# Recurrent Neural Networks: From Vanilla RNNs to LSTMs

## 🎯 Introduction

Welcome to the world of sequential processing! This notebook will take you through the evolution of recurrent neural networks, from simple vanilla RNNs to sophisticated LSTMs and GRUs. Understanding RNNs is crucial for appreciating why transformers were such a breakthrough.

### 🧠 What You'll Understand

This comprehensive guide covers:
- **Vanilla RNNs**: The basic recurrent mechanism and why it struggles
- **The vanishing gradient problem**: Why deep-in-time training fails
- **LSTM architecture**: How gates solve the memory problem
- **GRU simplification**: A streamlined alternative to LSTMs
- **Bidirectional processing**: Using context from both directions

### 🎓 Prerequisites

- Solid understanding of MLPs and backpropagation
- Familiarity with sequence modeling concepts
- Basic knowledge of PyTorch modules and training loops
- Understanding of gradient flow in neural networks

### 🚀 Why RNNs Were Revolutionary

RNNs introduced several key innovations:
- **Sequential processing**: Handle variable-length sequences naturally
- **Parameter sharing**: Same weights across all time steps
- **Memory mechanism**: Hidden state carries information through time
- **Temporal modeling**: Understand patterns that unfold over time
- **Contextual understanding**: Each output depends on entire history

---

## 📚 Table of Contents

1. **[Vanilla RNN Mechanics](#vanilla-rnn-mechanics)** - Understanding the basic recurrent mechanism
2. **[The Vanishing Gradient Problem](#vanishing-gradient-problem)** - Why simple RNNs struggle with long sequences
3. **[LSTM Architecture Deep Dive](#lstm-architecture-deep-dive)** - How gates enable long-term memory
4. **[GRU: Simplified Gating](#gru-simplified-gating)** - A streamlined alternative to LSTMs
5. **[Bidirectional RNNs](#bidirectional-rnns)** - Using context from both directions

In [None]:
import torch
import torch.nn as nn
import torch.nn.functional as F
import torch.optim as optim
from torch.nn.utils.rnn import pad_sequence, pack_padded_sequence, pad_packed_sequence
import numpy as np
import matplotlib.pyplot as plt

# Set seeds for reproducibility
torch.manual_seed(42)

### MATERIALS PROVIDED:
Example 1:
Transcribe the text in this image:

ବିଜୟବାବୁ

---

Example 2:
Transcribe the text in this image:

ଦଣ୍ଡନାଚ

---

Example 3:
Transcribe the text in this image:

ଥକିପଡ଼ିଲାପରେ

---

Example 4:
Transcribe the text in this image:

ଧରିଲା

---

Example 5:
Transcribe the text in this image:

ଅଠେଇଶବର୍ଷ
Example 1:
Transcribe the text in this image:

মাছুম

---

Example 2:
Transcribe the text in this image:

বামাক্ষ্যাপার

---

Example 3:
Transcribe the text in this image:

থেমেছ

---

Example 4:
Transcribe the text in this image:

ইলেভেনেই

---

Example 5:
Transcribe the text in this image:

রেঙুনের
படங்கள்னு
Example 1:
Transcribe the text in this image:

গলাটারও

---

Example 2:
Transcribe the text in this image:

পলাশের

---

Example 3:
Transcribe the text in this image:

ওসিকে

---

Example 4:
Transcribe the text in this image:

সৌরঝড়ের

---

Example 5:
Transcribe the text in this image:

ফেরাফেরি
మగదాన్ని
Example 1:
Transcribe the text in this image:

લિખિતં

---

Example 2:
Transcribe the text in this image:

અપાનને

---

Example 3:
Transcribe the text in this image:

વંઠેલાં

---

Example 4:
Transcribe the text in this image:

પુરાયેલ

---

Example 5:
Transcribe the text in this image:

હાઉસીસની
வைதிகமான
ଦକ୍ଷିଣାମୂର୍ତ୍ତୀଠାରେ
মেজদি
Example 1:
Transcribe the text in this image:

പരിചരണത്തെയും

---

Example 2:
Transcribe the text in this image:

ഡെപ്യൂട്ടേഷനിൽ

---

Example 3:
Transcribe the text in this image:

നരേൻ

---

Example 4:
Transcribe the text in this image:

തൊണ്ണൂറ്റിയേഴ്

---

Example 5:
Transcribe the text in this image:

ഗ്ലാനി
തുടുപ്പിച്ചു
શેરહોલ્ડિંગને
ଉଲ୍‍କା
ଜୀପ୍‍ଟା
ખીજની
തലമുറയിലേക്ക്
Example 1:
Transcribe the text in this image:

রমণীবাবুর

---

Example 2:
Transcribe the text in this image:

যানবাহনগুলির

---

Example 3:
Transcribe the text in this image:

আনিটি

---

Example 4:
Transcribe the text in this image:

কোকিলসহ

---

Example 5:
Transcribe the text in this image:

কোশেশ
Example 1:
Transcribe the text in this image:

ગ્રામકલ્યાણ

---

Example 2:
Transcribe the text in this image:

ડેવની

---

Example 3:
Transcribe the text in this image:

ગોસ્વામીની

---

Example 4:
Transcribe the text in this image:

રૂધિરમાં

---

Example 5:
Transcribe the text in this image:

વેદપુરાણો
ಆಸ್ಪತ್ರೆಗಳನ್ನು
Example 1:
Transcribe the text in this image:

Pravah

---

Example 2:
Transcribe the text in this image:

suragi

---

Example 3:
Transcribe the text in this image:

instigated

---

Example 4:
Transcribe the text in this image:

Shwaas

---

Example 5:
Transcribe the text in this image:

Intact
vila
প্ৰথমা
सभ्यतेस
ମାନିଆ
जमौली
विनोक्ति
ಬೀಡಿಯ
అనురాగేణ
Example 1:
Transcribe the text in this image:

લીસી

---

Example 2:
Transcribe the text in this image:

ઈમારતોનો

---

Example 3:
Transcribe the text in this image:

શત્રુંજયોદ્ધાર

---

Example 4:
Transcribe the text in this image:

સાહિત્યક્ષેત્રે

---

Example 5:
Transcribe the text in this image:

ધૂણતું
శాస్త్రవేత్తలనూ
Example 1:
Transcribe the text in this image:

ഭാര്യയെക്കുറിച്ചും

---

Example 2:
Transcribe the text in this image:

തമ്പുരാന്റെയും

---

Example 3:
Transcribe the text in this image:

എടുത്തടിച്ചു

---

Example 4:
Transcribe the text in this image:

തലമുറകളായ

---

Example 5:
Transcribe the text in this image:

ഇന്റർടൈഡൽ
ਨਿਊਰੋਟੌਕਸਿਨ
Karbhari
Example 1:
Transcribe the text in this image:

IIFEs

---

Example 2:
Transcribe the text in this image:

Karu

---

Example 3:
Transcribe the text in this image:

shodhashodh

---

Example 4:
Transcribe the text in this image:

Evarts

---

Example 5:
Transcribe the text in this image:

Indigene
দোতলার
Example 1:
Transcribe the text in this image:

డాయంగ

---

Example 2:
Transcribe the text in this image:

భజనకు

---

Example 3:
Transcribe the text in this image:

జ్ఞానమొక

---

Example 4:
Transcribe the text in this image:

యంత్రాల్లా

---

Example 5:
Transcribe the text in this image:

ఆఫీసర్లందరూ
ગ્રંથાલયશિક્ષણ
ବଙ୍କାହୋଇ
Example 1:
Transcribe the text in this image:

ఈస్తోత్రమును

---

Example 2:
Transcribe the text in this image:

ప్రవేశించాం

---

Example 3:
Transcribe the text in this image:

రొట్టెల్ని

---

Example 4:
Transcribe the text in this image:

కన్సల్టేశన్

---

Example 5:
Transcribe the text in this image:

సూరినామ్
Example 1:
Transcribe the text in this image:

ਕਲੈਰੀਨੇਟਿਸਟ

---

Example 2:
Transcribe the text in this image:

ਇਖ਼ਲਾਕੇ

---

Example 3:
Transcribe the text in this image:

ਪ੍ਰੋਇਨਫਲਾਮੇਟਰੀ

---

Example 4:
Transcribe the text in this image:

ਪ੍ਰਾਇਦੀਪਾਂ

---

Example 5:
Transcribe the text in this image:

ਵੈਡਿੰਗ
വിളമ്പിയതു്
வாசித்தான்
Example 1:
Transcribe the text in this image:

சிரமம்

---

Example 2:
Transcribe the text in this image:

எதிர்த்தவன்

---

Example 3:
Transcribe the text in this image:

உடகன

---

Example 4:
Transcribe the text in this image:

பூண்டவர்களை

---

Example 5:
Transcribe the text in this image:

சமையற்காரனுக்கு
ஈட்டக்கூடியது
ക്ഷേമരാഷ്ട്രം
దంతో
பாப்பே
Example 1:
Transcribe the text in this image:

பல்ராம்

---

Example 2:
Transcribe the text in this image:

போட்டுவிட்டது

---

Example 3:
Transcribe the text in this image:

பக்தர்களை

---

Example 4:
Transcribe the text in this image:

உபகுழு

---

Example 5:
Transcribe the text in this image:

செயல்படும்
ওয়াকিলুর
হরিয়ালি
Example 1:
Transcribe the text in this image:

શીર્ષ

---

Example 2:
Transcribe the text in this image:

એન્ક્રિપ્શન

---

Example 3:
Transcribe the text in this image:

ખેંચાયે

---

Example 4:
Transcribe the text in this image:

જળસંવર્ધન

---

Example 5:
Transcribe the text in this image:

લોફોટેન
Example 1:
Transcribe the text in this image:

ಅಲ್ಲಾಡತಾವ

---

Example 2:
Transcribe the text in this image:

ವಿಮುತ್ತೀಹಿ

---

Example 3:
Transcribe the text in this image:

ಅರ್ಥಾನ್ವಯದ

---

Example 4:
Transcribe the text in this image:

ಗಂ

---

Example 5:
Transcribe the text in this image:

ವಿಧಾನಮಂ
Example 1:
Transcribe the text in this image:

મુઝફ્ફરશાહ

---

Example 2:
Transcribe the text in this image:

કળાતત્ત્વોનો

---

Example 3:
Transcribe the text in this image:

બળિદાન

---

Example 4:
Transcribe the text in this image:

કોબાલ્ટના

### WRITTEN TASKS:
1. According to the RNN notebook, which seed value is passed to torch.manual_seed for reproducibility?
2. Rewrite the records starting at their first line and ending at the line that contains "തലമുറയിലേക്ക്", with both ends included. Swap every "Example" for "Item" and keep everything else unchanged.

### SOLVED PROBLEMS:
1. 42

2.
Item 1:
Transcribe the text in this image:

ବିଜୟବାବୁ

---

Item 2:
Transcribe the text in this image:

ଦଣ୍ଡନାଚ

---

Item 3:
Transcribe the text in this image:

ଥକିପଡ଼ିଲାପରେ

---

Item 4:
Transcribe the text in this image:

ଧରିଲା

---

Item 5:
Transcribe the text in this image:

ଅଠେଇଶବର୍ଷ
Item 1:
Transcribe the text in this image:

মাছুম

---

Item 2:
Transcribe the text in this image:

বামাক্ষ্যাপার

---

Item 3:
Transcribe the text in this image:

থেমেছ

---

Item 4:
Transcribe the text in this image:

ইলেভেনেই

---

Item 5:
Transcribe the text in this image:

রেঙুনের
படங்கள்னு
Item 1:
Transcribe the text in this image:

গলাটারও

---

Item 2:
Transcribe the text in this image:

পলাশের

---

Item 3:
Transcribe the text in this image:

ওসিকে

---

Item 4:
Transcribe the text in this image:

সৌরঝড়ের

---

Item 5:
Transcribe the text in this image:

ফেরাফেরি
మగదాన్ని
Item 1:
Transcribe the text in this image:

લિખિતં

---

Item 2:
Transcribe the text in this image:

અપાનને

---

Item 3:
Transcribe the text in this image:

વંઠેલાં

---

Item 4:
Transcribe the text in this image:

પુરાયેલ

---

Item 5:
Transcribe the text in this image:

હાઉસીસની
வைதிகமான
ଦକ୍ଷିଣାମୂର୍ତ୍ତୀଠାରେ
মেজদি
Item 1:
Transcribe the text in this image:

പരിചരണത്തെയും

---

Item 2:
Transcribe the text in this image:

ഡെപ്യൂട്ടേഷനിൽ

---

Item 3:
Transcribe the text in this image:

നരേൻ

---

Item 4:
Transcribe the text in this image:

തൊണ്ണൂറ്റിയേഴ്

---

Item 5:
Transcribe the text in this image:

ഗ്ലാനി
തുടുപ്പിച്ചു
શેરહોલ્ડિંગને
ଉଲ୍‍କା
ଜୀପ୍‍ଟା
ખીજની
തലമുറയിലേക്ക്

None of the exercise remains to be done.